:: AVAILABLE DATA

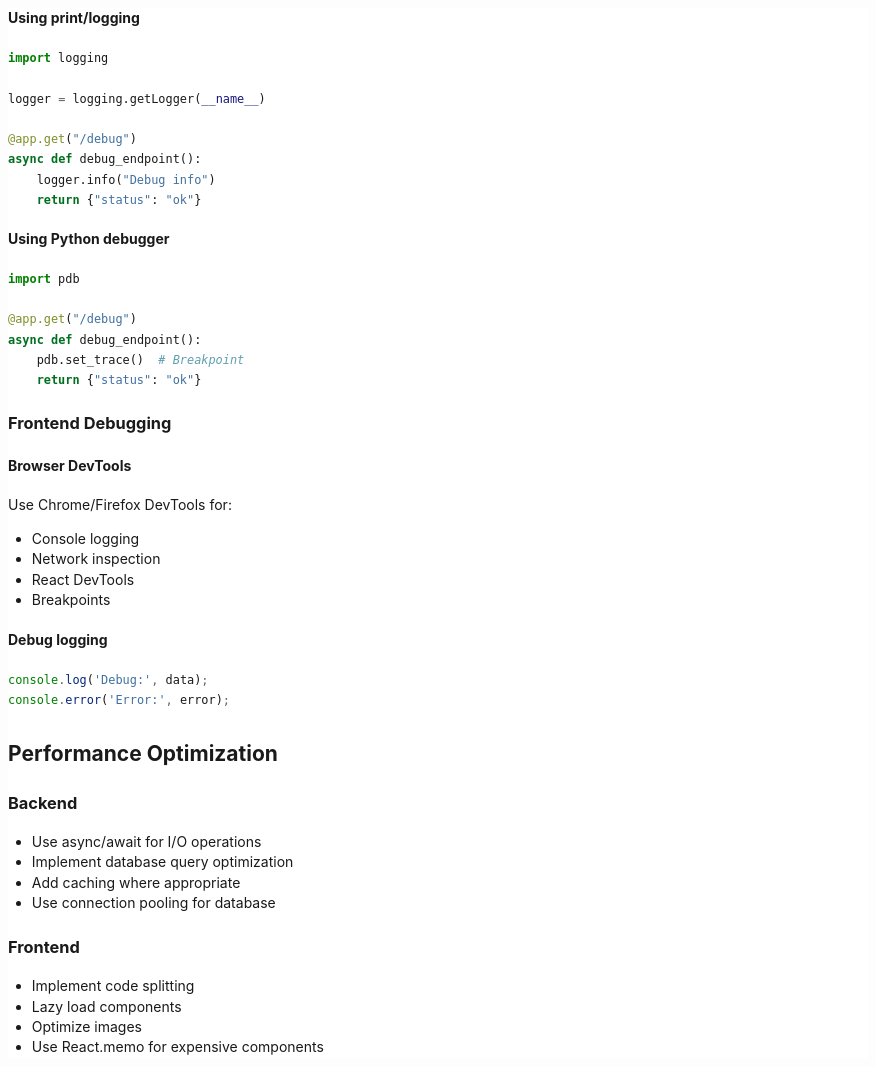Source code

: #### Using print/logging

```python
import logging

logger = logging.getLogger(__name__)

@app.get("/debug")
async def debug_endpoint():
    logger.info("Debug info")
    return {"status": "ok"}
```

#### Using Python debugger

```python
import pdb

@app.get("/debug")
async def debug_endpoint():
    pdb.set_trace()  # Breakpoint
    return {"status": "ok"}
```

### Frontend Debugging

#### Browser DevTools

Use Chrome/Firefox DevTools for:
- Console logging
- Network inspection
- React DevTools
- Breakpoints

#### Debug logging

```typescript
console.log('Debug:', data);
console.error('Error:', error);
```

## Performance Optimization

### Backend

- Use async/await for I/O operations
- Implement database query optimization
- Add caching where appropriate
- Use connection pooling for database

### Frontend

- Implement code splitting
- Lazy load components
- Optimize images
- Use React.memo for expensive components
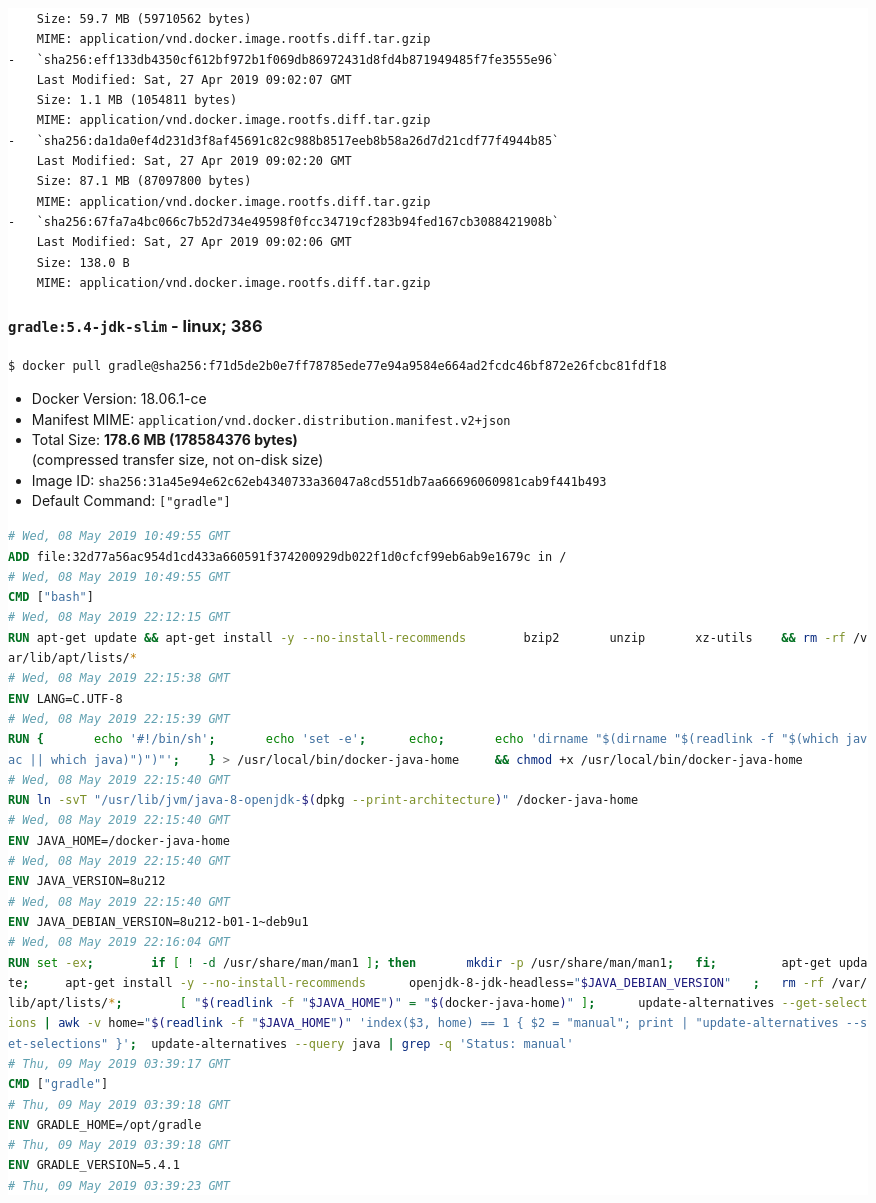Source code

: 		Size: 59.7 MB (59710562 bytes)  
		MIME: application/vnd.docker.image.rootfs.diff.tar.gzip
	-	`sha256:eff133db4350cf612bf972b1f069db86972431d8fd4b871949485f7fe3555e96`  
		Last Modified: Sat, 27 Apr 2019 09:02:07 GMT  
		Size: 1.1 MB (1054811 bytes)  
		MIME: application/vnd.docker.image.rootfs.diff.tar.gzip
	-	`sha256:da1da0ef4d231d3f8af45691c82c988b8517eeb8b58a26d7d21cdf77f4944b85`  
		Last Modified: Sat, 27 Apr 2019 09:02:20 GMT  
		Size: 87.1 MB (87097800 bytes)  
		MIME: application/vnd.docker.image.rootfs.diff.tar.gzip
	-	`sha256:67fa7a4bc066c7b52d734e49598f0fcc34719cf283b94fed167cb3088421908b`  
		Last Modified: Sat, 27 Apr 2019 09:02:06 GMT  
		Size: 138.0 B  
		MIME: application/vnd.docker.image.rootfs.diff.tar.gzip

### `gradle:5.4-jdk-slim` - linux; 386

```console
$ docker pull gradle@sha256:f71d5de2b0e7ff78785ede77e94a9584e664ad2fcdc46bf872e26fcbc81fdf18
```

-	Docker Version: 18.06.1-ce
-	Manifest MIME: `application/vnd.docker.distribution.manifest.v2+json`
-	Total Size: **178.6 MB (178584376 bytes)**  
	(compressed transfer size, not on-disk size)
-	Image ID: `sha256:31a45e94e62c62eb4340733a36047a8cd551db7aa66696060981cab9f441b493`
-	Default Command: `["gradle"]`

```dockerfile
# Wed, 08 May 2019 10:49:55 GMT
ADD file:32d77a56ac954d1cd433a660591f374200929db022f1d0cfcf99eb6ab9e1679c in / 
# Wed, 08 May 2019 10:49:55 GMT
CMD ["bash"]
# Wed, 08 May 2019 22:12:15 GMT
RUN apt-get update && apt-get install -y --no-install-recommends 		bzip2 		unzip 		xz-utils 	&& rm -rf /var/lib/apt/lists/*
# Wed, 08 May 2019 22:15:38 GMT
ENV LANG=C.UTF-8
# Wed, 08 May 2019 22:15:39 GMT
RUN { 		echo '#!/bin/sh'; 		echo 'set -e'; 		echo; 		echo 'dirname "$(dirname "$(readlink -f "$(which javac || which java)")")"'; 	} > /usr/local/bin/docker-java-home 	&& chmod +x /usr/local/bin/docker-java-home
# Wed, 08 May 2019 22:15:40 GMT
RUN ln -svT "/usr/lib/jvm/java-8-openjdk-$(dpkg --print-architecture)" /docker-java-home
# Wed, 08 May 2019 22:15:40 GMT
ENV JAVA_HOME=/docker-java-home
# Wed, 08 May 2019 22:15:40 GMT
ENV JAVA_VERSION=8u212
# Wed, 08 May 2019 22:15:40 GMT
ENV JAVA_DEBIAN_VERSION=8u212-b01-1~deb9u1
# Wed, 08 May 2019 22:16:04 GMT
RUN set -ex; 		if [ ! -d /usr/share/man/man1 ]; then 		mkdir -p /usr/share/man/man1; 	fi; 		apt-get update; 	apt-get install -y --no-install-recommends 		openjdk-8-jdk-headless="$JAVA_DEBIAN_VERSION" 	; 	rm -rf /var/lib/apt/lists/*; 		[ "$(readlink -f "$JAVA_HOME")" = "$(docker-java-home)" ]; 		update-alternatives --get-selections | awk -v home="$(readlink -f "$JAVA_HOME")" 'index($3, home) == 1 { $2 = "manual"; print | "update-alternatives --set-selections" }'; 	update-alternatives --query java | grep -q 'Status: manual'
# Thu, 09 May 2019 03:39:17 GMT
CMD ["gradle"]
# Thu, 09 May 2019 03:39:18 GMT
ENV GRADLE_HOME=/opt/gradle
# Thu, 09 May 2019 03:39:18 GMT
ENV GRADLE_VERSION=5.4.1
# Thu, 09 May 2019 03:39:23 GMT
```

::::

▸ PROBLEM REQUIREMENTS
Looking at the records above, which lines contain "query"? Copy those lines.

▸ RESPONSE TO THIS EXERCISE
- Implement database query optimization
RUN set -ex; 		if [ ! -d /usr/share/man/man1 ]; then 		mkdir -p /usr/share/man/man1; 	fi; 		apt-get update; 	apt-get install -y --no-install-recommends 		openjdk-8-jdk-headless="$JAVA_DEBIAN_VERSION" 	; 	rm -rf /var/lib/apt/lists/*; 		[ "$(readlink -f "$JAVA_HOME")" = "$(docker-java-home)" ]; 		update-alternatives --get-selections | awk -v home="$(readlink -f "$JAVA_HOME")" 'index($3, home) == 1 { $2 = "manual"; print | "update-alternatives --set-selections" }'; 	update-alternatives --query java | grep -q 'Status: manual'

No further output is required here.